Diapun sering melakukan pembicaraan dengan para Raja atau penguasa pada masa itu untuk meyakinkan mereka agar menjadi pemimpin yang benar dan bermoral. Disamping itu pula dia mengajarkan tentang demokrasi dalam pemerintahan, karena seorang Raja atau pemimpin itu dipercaya mendapatkan mandat dari Tian (Langit) atau disebut dengan Tian Ming. Dia harus bertindak sebagai ayah bunda rakyatnya. Ditegaskannya pula bahwa :"Tuhan melihat seperti halnya rakyat melihat, dan Tuhan mendengar seperti halnya rakyat mendengar".

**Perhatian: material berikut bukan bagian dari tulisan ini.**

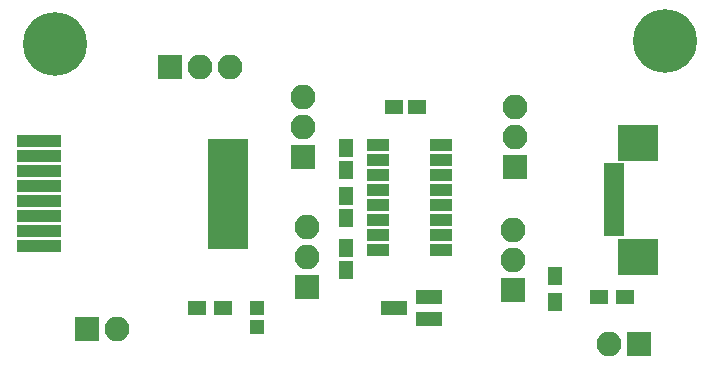
<source format=gbr>
G04 #@! TF.FileFunction,Soldermask,Top*
%FSLAX46Y46*%
G04 Gerber Fmt 4.6, Leading zero omitted, Abs format (unit mm)*
G04 Created by KiCad (PCBNEW 4.0.6) date 07/05/17 09:07:04*
%MOMM*%
%LPD*%
G01*
G04 APERTURE LIST*
%ADD10C,0.100000*%
%ADD11C,5.400000*%
%ADD12R,3.400000X3.100000*%
%ADD13R,1.800000X0.700000*%
%ADD14R,1.150000X1.600000*%
%ADD15R,1.600000X1.150000*%
%ADD16R,1.200000X1.200000*%
%ADD17R,2.100000X2.100000*%
%ADD18O,2.100000X2.100000*%
%ADD19R,3.800000X1.000000*%
%ADD20R,3.400000X9.400000*%
%ADD21R,2.300000X1.200000*%
%ADD22R,1.300000X1.600000*%
%ADD23R,1.600000X1.300000*%
%ADD24R,1.900000X1.000000*%
G04 APERTURE END LIST*
D10*
D11*
X115850000Y-62750000D03*
D12*
X165190000Y-71120000D03*
X165190000Y-80780000D03*
D13*
X163190000Y-78700000D03*
X163190000Y-78200000D03*
X163190000Y-77700000D03*
X163190000Y-77200000D03*
X163190000Y-76700000D03*
X163190000Y-76200000D03*
X163190000Y-75700000D03*
X163190000Y-75200000D03*
X163190000Y-74700000D03*
X163190000Y-74200000D03*
X163190000Y-73700000D03*
X163190000Y-73200000D03*
D14*
X140490000Y-71550000D03*
X140490000Y-73450000D03*
X140530000Y-75620000D03*
X140530000Y-77520000D03*
X140480000Y-81890000D03*
X140480000Y-79990000D03*
D15*
X144590000Y-68090000D03*
X146490000Y-68090000D03*
D16*
X132950000Y-85090000D03*
X132950000Y-86690000D03*
D17*
X125580000Y-64730000D03*
D18*
X128120000Y-64730000D03*
X130660000Y-64730000D03*
D17*
X165354000Y-88138000D03*
D18*
X162814000Y-88138000D03*
D17*
X118618000Y-86868000D03*
D18*
X121158000Y-86868000D03*
D19*
X114554000Y-79883000D03*
X114554000Y-78613000D03*
X114554000Y-77343000D03*
X114554000Y-76073000D03*
X114554000Y-74803000D03*
X114554000Y-73533000D03*
X114554000Y-72263000D03*
X114554000Y-70993000D03*
D20*
X130554000Y-75438000D03*
D17*
X137240000Y-83320000D03*
D18*
X137240000Y-80780000D03*
X137240000Y-78240000D03*
D17*
X136860000Y-72350000D03*
D18*
X136860000Y-69810000D03*
X136860000Y-67270000D03*
D17*
X154790000Y-73200000D03*
D18*
X154790000Y-70660000D03*
X154790000Y-68120000D03*
D17*
X154686000Y-83566000D03*
D18*
X154686000Y-81026000D03*
X154686000Y-78486000D03*
D21*
X147550000Y-86040000D03*
X147550000Y-84140000D03*
X144550000Y-85090000D03*
D22*
X158230000Y-84580000D03*
X158230000Y-82380000D03*
D23*
X164170000Y-84190000D03*
X161970000Y-84190000D03*
X127932000Y-85090000D03*
X130132000Y-85090000D03*
D24*
X143180000Y-71295000D03*
X143180000Y-72565000D03*
X143180000Y-73835000D03*
X143180000Y-75105000D03*
X143180000Y-76375000D03*
X143180000Y-77645000D03*
X143180000Y-78915000D03*
X143180000Y-80185000D03*
X148580000Y-80185000D03*
X148580000Y-78915000D03*
X148580000Y-77645000D03*
X148580000Y-76375000D03*
X148580000Y-75105000D03*
X148580000Y-73835000D03*
X148580000Y-72565000D03*
X148580000Y-71295000D03*
D11*
X167530000Y-62470000D03*
M02*

</source>
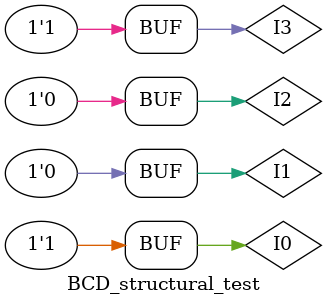
<source format=v>
`timescale 1ns / 1ps


module BCD_structural_test;
	//Inputs
	reg I0, I1, I2, I3;
	
	//Outputs
	wire A, B, C, D, E, F, G;
	
	// Instantiate the Unit Under Test (UUT)
	BCD_structural uut (
		.A(A), 
		.B(B), 
		.C(C), 
		.D(D), 
		.E(E), 
		.F(F), 
		.G(G), 
		.I0(I0), 
		.I1(I1), 
		.I2(I2), 
		.I3(I3)
	);

	initial begin
		// Initialize Inputs
		I0 = 0;	I1 = 0;	I2 = 0;	I3 = 0; #100; //0000
		I0 = 0;	I1 = 0;	I2 = 0;	I3 = 1; #100; //0001
		I0 = 0;	I1 = 0;	I2 = 1;	I3 = 0; #100; //0010
		I0 = 0;	I1 = 0;	I2 = 1;	I3 = 1; #100; //0011
		I0 = 0;	I1 = 1;	I2 = 0;	I3 = 0; #100; //0100
		I0 = 0;	I1 = 1;	I2 = 0;	I3 = 1; #100; //0101
		I0 = 0;	I1 = 1;	I2 = 1;	I3 = 0; #100; //0110
		I0 = 0;	I1 = 1;	I2 = 1;	I3 = 1; #100; //0111
		I0 = 1;	I1 = 0;	I2 = 0;	I3 = 0; #100; //1000
		I0 = 1;	I1 = 0;	I2 = 0;	I3 = 1; #100; //1001		

		// Wait 100 ns for global reset to finish
		#100;
        
		// Add stimulus here

	end
      
endmodule


</source>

Meng-tse menghabiskan banyak masa dewasanya melakukan perjalanan di seputar dalam negeri Cina dan menawarkan nasihatnya kepada pelbagai penguasa. Beberapa penguasa mendengarkan dengan penuh hormat kepadanya, dan untuk beberapa saat dia menjadi pejabat pemerintah Ch'i; tetapi secara pukul rata dia tidak punya posisi permanen ataupun pembuat keputusan. Pada tahun 312 SM, saat umurnya sekitar lima puluh sembilan tahun, dia kembali ke kampungnya di negeri Tsou dan tinggal menetap di situ sampai mati. Kapan dia mati tidak jelas, mungkin sekitar tahun 289 SM.
Mensius mengumpulkan pengikut-pengikut selama masa hidupnya, tetapi pengaruhnya atas Cina sebagian terpokok karena Book of Menciusnya, di mana tertera ajaran-ajarannya. Meskipun buku itu bisa jadi sudah mengalami pelbagai perbaikan oleh pengikut-pengikutnya, kecil sekali keraguan bahwa pokok-pokoknya mencerminkan ide-ide Meng-tse sendiri.